Cochran, Graves help dedicate contraband statues

CORINTH – Dozens of people at the Corinth Contraband Camp on Saturday witnessed the dedication of life-size bronze statues at the historic site.
U.S. Sen. Thad Cochran and Mississippi Supreme Court Justice James Graves were highlight speakers for the event, but several others spoke on the significance of the site and occasion.
Former slaves fled plantations and farms to take refuge at the camp, protected by the Union Army, which had established the refugee camps after the signing of the Emancipation Proclamation in late 1862.
The late Mayor Edward S. Bishop “so wanted this story to be told,” said Rosemary Williams, chairwoman of the Siege and Battle of Corinth Commission, which played a key role in developing Corinth’s Civil War sites.
Half a dozen life-size statues tell the visual story of a thriving community of as many as 6,000 former slaves who inhabited the camp off North Parkway Street. The Commission was able to acquire 21 acres of the site, which originally included more than 400 acres, Williams said.
“We celebrate the vision of the women and men who lived here, died here and experienced their first taste of freedom here,” Cochran said. “This is a new opportunity to let both school children and adults know the important role Corinth played in these events, and to allow the camp’s dwellers to assume their proper place in American history.”

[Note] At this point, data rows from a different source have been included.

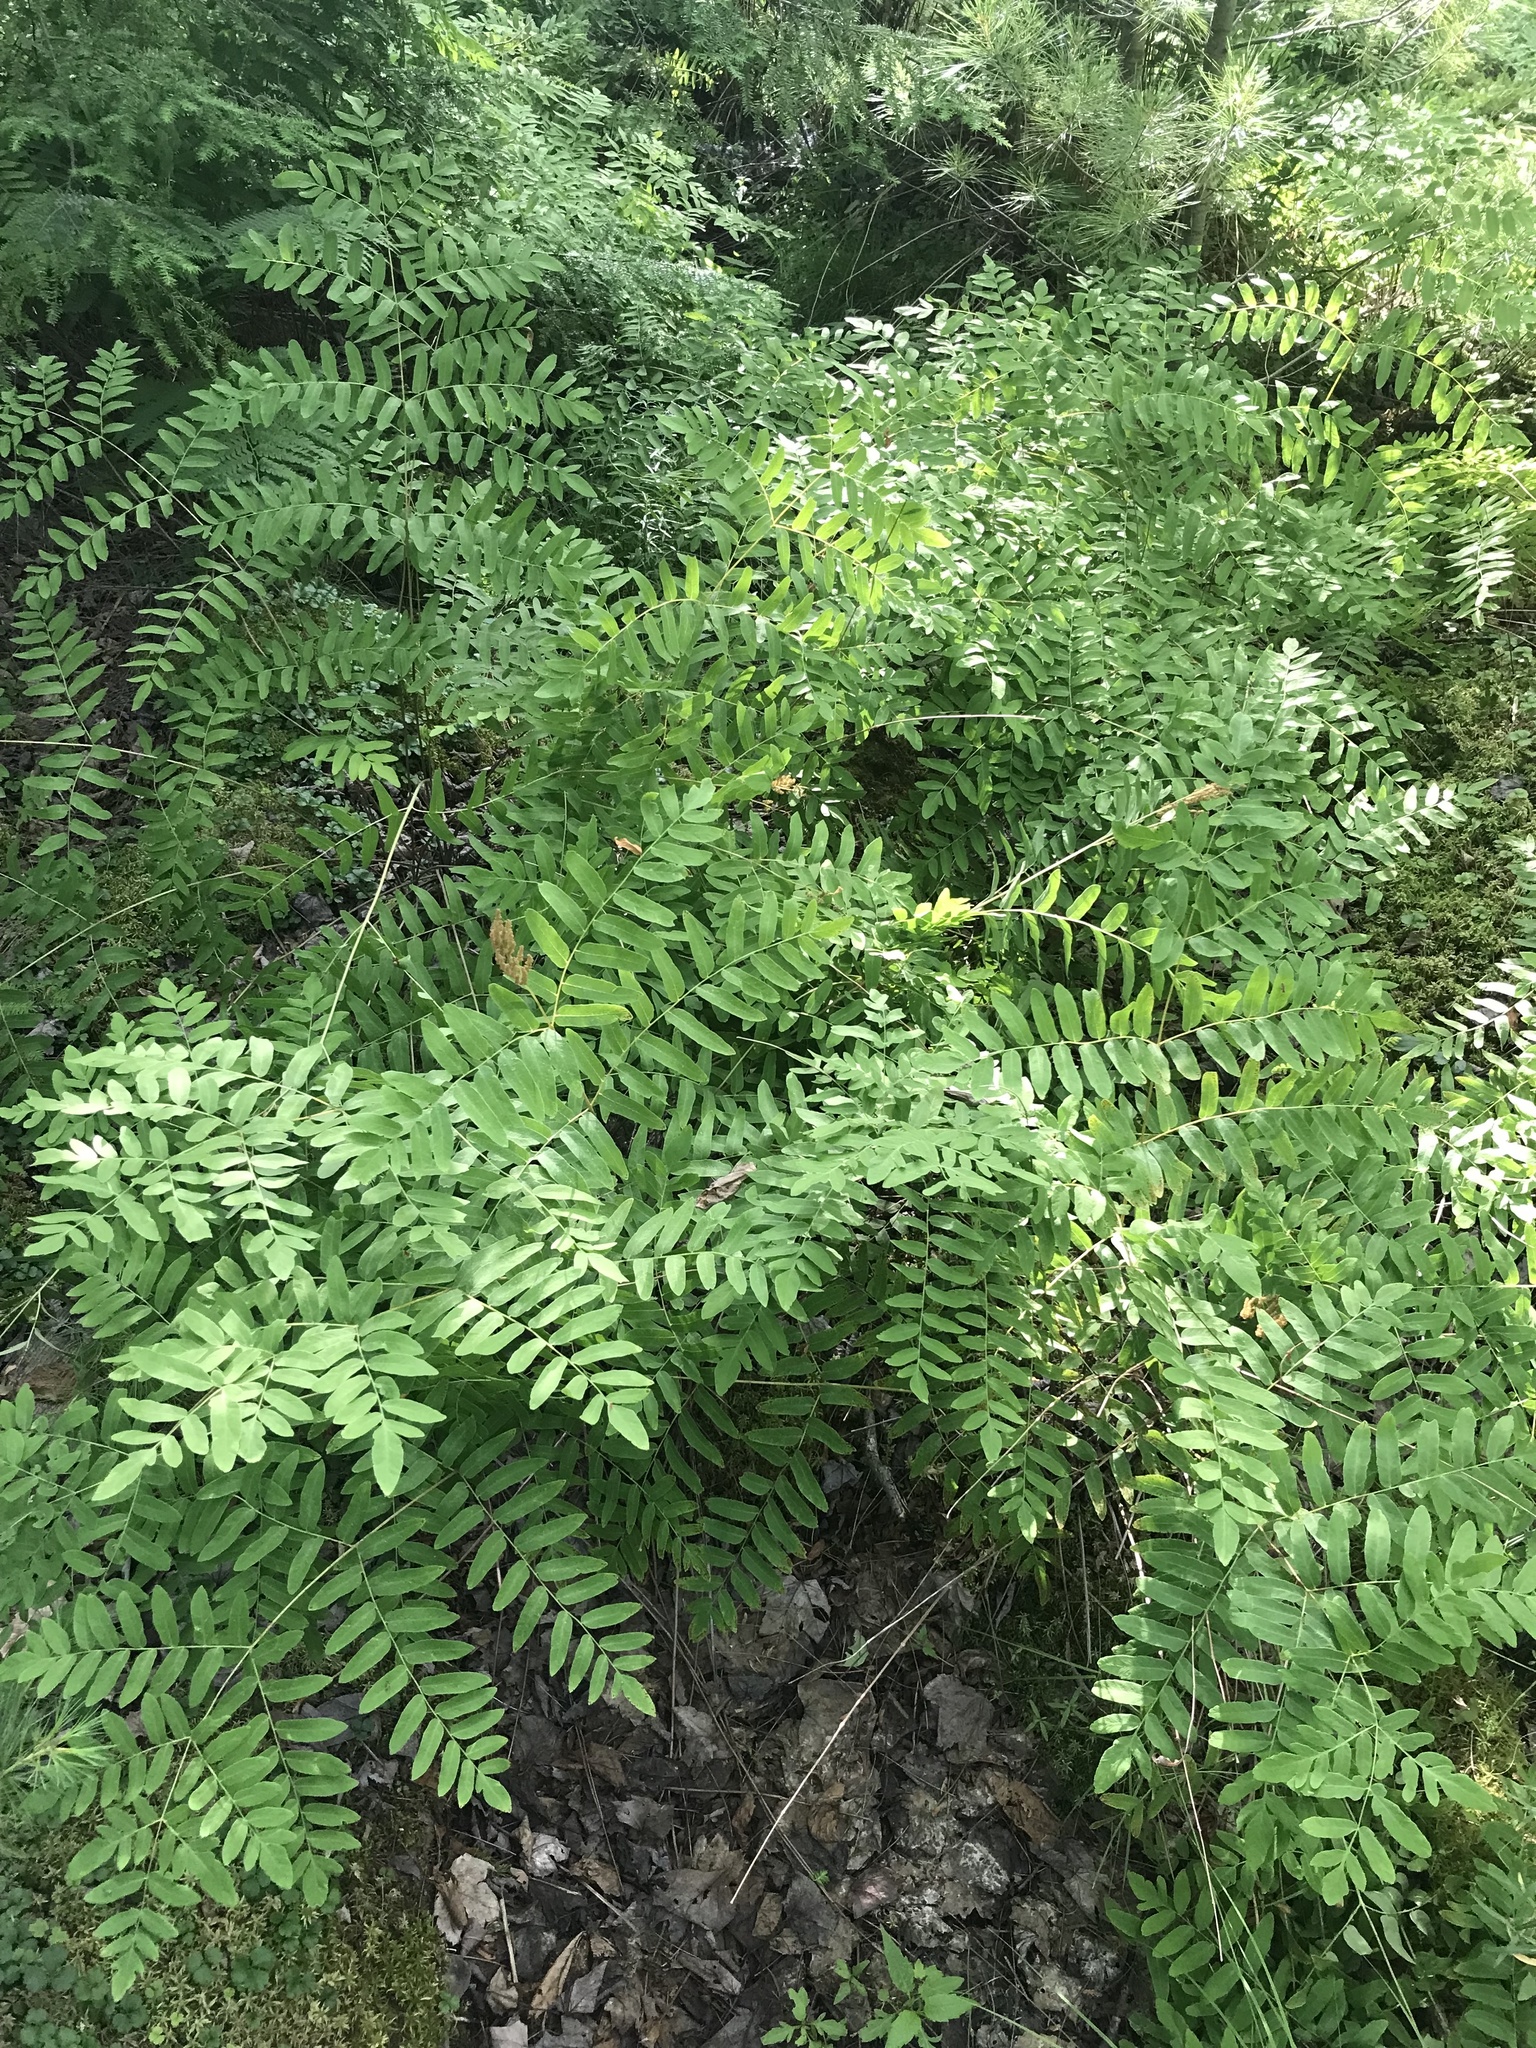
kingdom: Plantae
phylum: Tracheophyta
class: Polypodiopsida
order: Osmundales
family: Osmundaceae
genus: Osmunda
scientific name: Osmunda spectabilis
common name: American royal fern
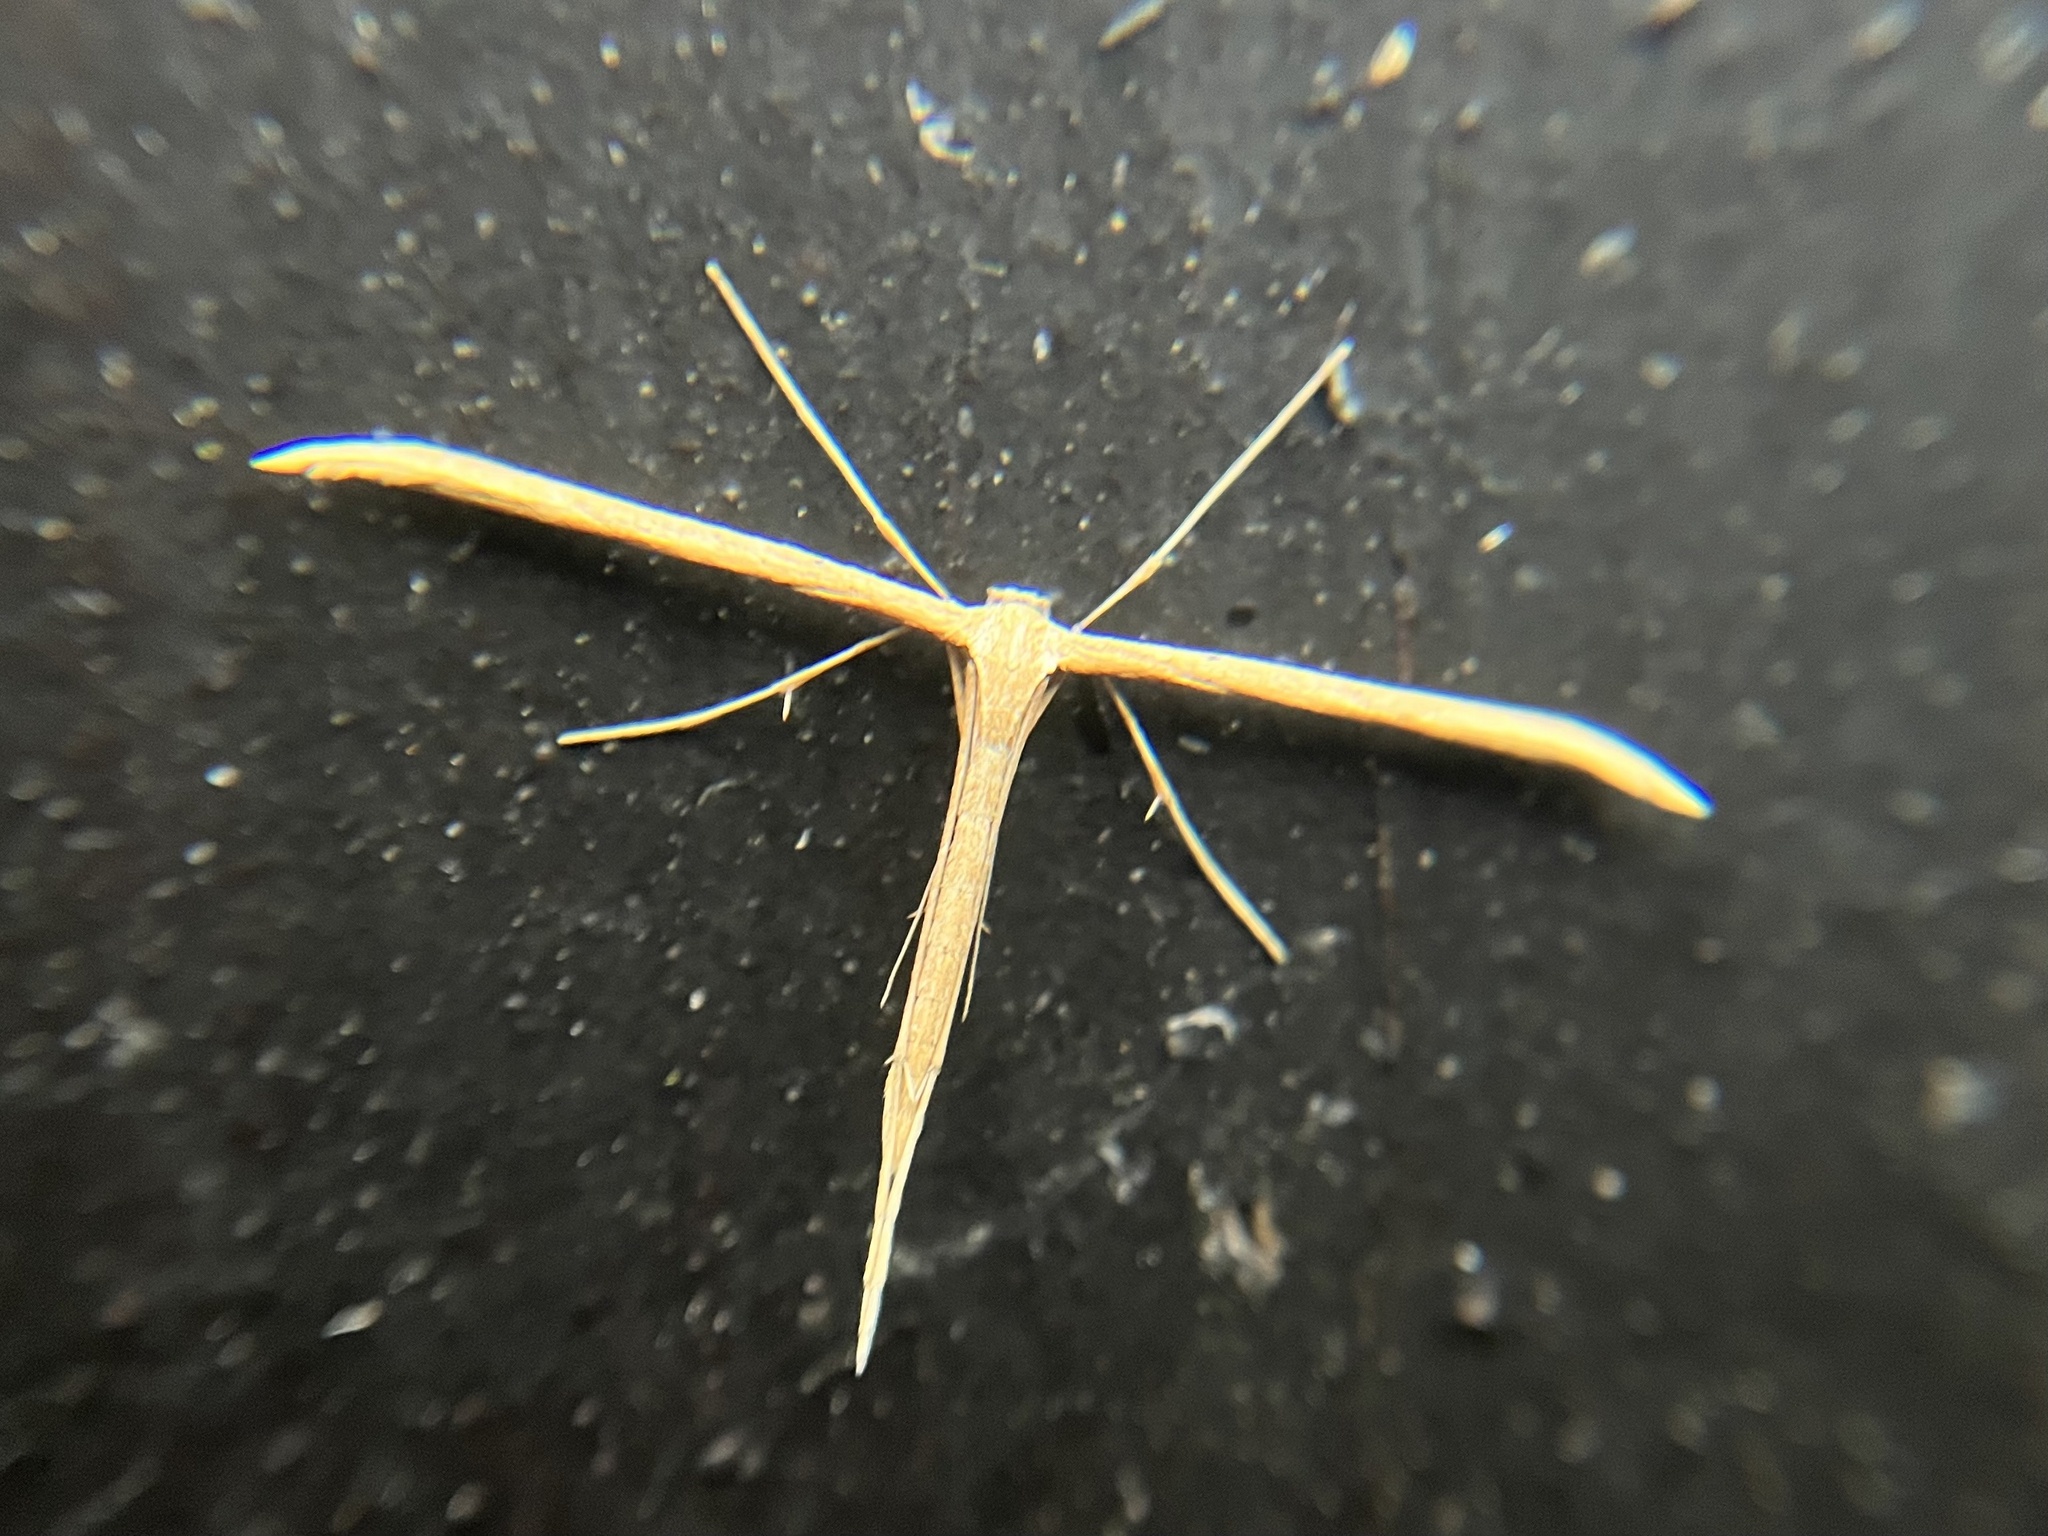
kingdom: Animalia
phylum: Arthropoda
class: Insecta
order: Lepidoptera
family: Pterophoridae
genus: Emmelina
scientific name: Emmelina monodactyla
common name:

Bobby and Jackie Capps of Iuka, with their teenage daughter Jessica, were among those who wanted to witness “this awesome thing, to be a part of history,” Jackie Capps said.
The family moved from Phoenix, Ariz., several years ago, and Bobby Capps, who is mission director at Church of the Crossroads, said they believe it’s important to celebrate all parts of the community.
“If it doesn’t include everyone it’s not community,” said Jackie Capps.
Churches, schools and families form the foundation of community in American society, Graves said. From its beginning, the contraband camp established a church, formed a school and was a beacon for families.
“Their vision 140 years ago still should be a model to us of the way our society ought to run,” Graves said. “We must renew and reconfirm a commitment to assure equal justice for all.”
Quoting American poet Archibald McLeish, Graves said, “There are those who will say that the liberation of humanity, the freedom of man and mind is nothing but a dream. They are right. It is the American Dream.”